**Information**
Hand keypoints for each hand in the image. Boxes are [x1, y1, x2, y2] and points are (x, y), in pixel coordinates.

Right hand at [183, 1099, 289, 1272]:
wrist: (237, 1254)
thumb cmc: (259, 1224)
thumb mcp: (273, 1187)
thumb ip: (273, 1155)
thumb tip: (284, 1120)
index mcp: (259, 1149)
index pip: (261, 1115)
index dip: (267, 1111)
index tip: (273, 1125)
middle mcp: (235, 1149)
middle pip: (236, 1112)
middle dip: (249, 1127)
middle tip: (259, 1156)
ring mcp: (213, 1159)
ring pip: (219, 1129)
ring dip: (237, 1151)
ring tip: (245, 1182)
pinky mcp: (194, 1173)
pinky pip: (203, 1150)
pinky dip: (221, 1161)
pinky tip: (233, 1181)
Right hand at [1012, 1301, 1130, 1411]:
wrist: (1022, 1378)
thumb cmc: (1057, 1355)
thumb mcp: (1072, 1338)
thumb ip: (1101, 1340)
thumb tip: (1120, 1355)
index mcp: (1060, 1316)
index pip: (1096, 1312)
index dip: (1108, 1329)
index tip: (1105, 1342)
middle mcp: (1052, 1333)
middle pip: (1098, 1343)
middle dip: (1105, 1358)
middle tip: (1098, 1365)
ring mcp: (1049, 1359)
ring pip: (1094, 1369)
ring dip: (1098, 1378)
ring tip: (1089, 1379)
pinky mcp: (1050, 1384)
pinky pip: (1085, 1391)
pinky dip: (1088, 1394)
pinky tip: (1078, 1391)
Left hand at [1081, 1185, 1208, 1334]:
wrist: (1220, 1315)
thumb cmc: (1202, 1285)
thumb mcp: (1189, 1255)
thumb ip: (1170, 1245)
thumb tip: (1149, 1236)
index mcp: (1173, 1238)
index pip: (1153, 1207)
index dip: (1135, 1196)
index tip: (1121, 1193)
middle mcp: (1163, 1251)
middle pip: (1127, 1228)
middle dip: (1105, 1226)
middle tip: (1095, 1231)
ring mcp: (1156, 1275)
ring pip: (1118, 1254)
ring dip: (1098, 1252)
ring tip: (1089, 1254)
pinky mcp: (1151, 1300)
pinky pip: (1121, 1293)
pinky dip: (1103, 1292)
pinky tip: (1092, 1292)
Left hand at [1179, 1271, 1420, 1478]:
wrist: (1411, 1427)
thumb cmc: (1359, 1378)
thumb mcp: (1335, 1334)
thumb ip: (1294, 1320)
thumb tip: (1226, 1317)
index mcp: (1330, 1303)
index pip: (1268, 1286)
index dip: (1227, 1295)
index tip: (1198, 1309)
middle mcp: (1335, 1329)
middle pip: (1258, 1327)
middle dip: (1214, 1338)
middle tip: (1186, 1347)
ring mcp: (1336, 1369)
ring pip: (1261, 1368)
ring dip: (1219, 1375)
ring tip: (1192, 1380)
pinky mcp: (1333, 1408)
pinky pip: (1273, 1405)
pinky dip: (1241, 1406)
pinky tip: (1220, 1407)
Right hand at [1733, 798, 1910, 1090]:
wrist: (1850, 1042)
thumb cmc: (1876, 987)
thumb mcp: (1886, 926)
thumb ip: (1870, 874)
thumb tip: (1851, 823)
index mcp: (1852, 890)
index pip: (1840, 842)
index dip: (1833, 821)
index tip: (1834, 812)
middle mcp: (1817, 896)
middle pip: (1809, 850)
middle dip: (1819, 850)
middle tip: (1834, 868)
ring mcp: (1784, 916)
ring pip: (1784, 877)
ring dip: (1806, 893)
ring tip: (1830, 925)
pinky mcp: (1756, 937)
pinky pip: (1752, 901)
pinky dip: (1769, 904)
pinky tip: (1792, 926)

**About this exercise**
Copy exactly the opening line of the material, the line bearing "middle dip: (249, 1127)", and every line between them. Include nothing else.

**Final answer**
Hand keypoints for each hand in the image. Boxes are [x1, y1, x2, y2] and points are (x, y), in pixel coordinates.

Right hand at [183, 1099, 289, 1272]:
wrist: (237, 1254)
thumb cmc: (259, 1224)
thumb mcp: (273, 1187)
thumb ip: (273, 1155)
thumb tip: (284, 1120)
index mcp: (259, 1149)
index pip: (261, 1115)
index dip: (267, 1111)
index tip: (273, 1125)
middle mcp: (235, 1149)
middle pip: (236, 1112)
middle dip: (249, 1127)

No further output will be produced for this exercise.